_EXERCISE_: Please retype the records below exactly, leaving out any pictures.
*** Opening of INFORMATION GIVEN ***
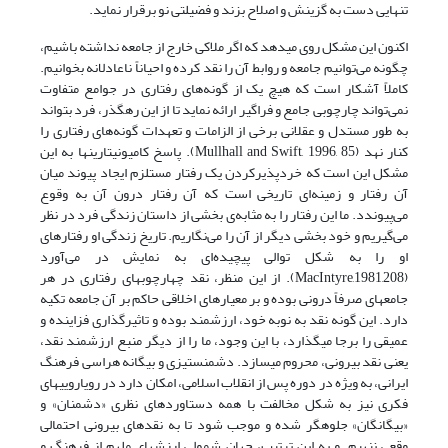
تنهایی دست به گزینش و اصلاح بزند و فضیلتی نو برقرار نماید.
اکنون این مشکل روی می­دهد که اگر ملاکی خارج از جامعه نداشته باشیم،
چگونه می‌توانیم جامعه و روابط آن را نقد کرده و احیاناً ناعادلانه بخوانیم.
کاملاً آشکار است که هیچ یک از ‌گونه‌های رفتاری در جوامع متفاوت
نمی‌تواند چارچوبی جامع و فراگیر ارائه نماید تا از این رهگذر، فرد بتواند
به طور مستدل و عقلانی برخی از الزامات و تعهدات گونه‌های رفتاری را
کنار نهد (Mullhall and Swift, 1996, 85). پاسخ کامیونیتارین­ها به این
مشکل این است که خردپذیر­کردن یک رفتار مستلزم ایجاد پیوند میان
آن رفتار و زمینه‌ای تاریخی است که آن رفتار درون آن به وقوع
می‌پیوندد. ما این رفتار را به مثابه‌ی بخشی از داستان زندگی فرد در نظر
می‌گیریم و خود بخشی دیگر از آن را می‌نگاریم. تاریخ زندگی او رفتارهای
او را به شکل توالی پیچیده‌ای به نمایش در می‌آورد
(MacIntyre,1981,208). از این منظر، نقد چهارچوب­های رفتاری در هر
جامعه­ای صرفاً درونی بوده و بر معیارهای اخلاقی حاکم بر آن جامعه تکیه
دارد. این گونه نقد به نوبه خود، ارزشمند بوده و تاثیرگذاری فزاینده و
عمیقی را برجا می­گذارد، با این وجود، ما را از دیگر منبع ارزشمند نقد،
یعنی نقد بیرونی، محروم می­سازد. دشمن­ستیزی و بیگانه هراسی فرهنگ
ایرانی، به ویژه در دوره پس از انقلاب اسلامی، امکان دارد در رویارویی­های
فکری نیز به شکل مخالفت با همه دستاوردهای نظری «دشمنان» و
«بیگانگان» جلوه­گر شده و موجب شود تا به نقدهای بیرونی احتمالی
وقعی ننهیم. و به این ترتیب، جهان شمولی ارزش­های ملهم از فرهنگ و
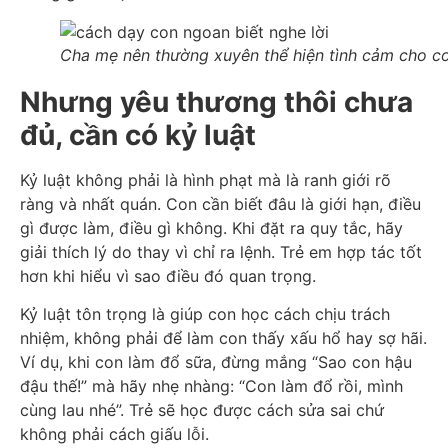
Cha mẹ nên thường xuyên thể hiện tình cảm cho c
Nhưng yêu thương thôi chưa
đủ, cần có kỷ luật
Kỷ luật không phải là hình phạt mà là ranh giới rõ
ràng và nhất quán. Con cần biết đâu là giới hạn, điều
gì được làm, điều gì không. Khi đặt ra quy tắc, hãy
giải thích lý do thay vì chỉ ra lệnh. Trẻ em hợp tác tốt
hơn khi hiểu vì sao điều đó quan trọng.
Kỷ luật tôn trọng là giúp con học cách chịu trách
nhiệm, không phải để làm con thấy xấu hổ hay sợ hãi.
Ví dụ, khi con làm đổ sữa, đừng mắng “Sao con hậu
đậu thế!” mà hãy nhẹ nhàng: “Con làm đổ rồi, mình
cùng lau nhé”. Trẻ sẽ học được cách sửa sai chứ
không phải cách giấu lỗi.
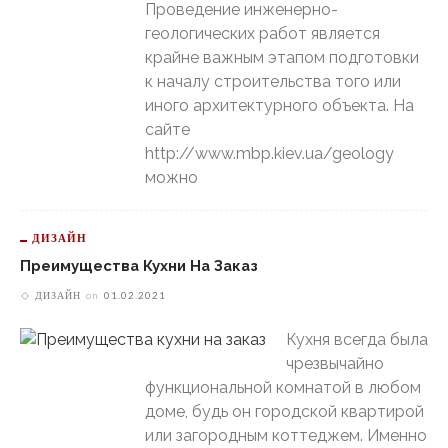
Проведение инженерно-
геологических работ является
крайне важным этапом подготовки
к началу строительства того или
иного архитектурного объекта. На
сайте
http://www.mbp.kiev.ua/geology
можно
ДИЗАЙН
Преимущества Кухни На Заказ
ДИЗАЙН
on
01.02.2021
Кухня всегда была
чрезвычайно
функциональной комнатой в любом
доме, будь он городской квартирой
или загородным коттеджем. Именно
*** Close of INFORMATION GIVEN ***
_TASK ANSWER_:
تنهایی دست به گزینش و اصلاح بزند و فضیلتی نو برقرار نماید.
اکنون این مشکل روی می­دهد که اگر ملاکی خارج از جامعه نداشته باشیم،
چگونه می‌توانیم جامعه و روابط آن را نقد کرده و احیاناً ناعادلانه بخوانیم.
کاملاً آشکار است که هیچ یک از ‌گونه‌های رفتاری در جوامع متفاوت
نمی‌تواند چارچوبی جامع و فراگیر ارائه نماید تا از این رهگذر، فرد بتواند
به طور مستدل و عقلانی برخی از الزامات و تعهدات گونه‌های رفتاری را
کنار نهد (Mullhall and Swift, 1996, 85). پاسخ کامیونیتارین­ها به این
مشکل این است که خردپذیر­کردن یک رفتار مستلزم ایجاد پیوند میان
آن رفتار و زمینه‌ای تاریخی است که آن رفتار درون آن به وقوع
می‌پیوندد. ما این رفتار را به مثابه‌ی بخشی از داستان زندگی فرد در نظر
می‌گیریم و خود بخشی دیگر از آن را می‌نگاریم. تاریخ زندگی او رفتارهای
او را به شکل توالی پیچیده‌ای به نمایش در می‌آورد
(MacIntyre,1981,208). از این منظر، نقد چهارچوب­های رفتاری در هر
جامعه­ای صرفاً درونی بوده و بر معیارهای اخلاقی حاکم بر آن جامعه تکیه
دارد. این گونه نقد به نوبه خود، ارزشمند بوده و تاثیرگذاری فزاینده و
عمیقی را برجا می­گذارد، با این وجود، ما را از دیگر منبع ارزشمند نقد،
یعنی نقد بیرونی، محروم می­سازد. دشمن­ستیزی و بیگانه هراسی فرهنگ
ایرانی، به ویژه در دوره پس از انقلاب اسلامی، امکان دارد در رویارویی­های
فکری نیز به شکل مخالفت با همه دستاوردهای نظری «دشمنان» و
«بیگانگان» جلوه­گر شده و موجب شود تا به نقدهای بیرونی احتمالی
وقعی ننهیم. و به این ترتیب، جهان شمولی ارزش­های ملهم از فرهنگ و
Cha mẹ nên thường xuyên thể hiện tình cảm cho c
Nhưng yêu thương thôi chưa
đủ, cần có kỷ luật
Kỷ luật không phải là hình phạt mà là ranh giới rõ
ràng và nhất quán. Con cần biết đâu là giới hạn, điều
gì được làm, điều gì không. Khi đặt ra quy tắc, hãy
giải thích lý do thay vì chỉ ra lệnh. Trẻ em hợp tác tốt
hơn khi hiểu vì sao điều đó quan trọng.
Kỷ luật tôn trọng là giúp con học cách chịu trách
nhiệm, không phải để làm con thấy xấu hổ hay sợ hãi.
Ví dụ, khi con làm đổ sữa, đừng mắng “Sao con hậu
đậu thế!” mà hãy nhẹ nhàng: “Con làm đổ rồi, mình
cùng lau nhé”. Trẻ sẽ học được cách sửa sai chứ
không phải cách giấu lỗi.
Проведение инженерно-
геологических работ является
крайне важным этапом подготовки
к началу строительства того или
иного архитектурного объекта. На
сайте
http://www.mbp.kiev.ua/geology
можно
ДИЗАЙН
Преимущества Кухни На Заказ
ДИЗАЙН
on
01.02.2021
Кухня всегда была
чрезвычайно
функциональной комнатой в любом
доме, будь он городской квартирой
или загородным коттеджем. Именно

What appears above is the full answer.